For every line in the material, set down an identical one.

- Exercise data
#####

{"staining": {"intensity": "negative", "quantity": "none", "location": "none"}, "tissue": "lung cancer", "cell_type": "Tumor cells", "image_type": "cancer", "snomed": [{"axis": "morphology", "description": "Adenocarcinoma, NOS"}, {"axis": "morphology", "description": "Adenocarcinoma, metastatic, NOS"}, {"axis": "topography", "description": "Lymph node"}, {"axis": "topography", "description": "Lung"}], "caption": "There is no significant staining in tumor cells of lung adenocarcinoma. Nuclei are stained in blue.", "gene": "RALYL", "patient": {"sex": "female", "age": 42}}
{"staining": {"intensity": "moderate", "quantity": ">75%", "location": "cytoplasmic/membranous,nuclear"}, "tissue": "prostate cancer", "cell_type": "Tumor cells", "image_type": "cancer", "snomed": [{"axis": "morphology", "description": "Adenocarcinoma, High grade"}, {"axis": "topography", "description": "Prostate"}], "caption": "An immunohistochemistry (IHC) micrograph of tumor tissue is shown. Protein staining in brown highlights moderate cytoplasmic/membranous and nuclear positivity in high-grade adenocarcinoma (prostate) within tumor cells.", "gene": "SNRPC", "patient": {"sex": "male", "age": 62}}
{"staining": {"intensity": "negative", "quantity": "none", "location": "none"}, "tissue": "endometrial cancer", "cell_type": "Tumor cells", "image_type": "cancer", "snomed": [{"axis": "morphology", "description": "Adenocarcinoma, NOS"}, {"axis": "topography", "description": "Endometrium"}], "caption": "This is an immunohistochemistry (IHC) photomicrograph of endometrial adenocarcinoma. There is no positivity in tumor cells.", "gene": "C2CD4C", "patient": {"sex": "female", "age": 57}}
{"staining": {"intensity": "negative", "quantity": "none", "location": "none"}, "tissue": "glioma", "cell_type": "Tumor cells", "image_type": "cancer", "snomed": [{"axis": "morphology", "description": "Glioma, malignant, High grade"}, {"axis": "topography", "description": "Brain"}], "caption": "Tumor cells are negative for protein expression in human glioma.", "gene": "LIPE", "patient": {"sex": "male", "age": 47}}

#####

- Output of the task
{"staining": {"intensity": "negative", "quantity": "none", "location": "none"}, "tissue": "lung cancer", "cell_type": "Tumor cells", "image_type": "cancer", "snomed": [{"axis": "morphology", "description": "Adenocarcinoma, NOS"}, {"axis": "morphology", "description": "Adenocarcinoma, metastatic, NOS"}, {"axis": "topography", "description": "Lymph node"}, {"axis": "topography", "description": "Lung"}], "caption": "There is no significant staining in tumor cells of lung adenocarcinoma. Nuclei are stained in blue.", "gene": "RALYL", "patient": {"sex": "female", "age": 42}}
{"staining": {"intensity": "moderate", "quantity": ">75%", "location": "cytoplasmic/membranous,nuclear"}, "tissue": "prostate cancer", "cell_type": "Tumor cells", "image_type": "cancer", "snomed": [{"axis": "morphology", "description": "Adenocarcinoma, High grade"}, {"axis": "topography", "description": "Prostate"}], "caption": "An immunohistochemistry (IHC) micrograph of tumor tissue is shown. Protein staining in brown highlights moderate cytoplasmic/membranous and nuclear positivity in high-grade adenocarcinoma (prostate) within tumor cells.", "gene": "SNRPC", "patient": {"sex": "male", "age": 62}}
{"staining": {"intensity": "negative", "quantity": "none", "location": "none"}, "tissue": "endometrial cancer", "cell_type": "Tumor cells", "image_type": "cancer", "snomed": [{"axis": "morphology", "description": "Adenocarcinoma, NOS"}, {"axis": "topography", "description": "Endometrium"}], "caption": "This is an immunohistochemistry (IHC) photomicrograph of endometrial adenocarcinoma. There is no positivity in tumor cells.", "gene": "C2CD4C", "patient": {"sex": "female", "age": 57}}
{"staining": {"intensity": "negative", "quantity": "none", "location": "none"}, "tissue": "glioma", "cell_type": "Tumor cells", "image_type": "cancer", "snomed": [{"axis": "morphology", "description": "Glioma, malignant, High grade"}, {"axis": "topography", "description": "Brain"}], "caption": "Tumor cells are negative for protein expression in human glioma.", "gene": "LIPE", "patient": {"sex": "male", "age": 47}}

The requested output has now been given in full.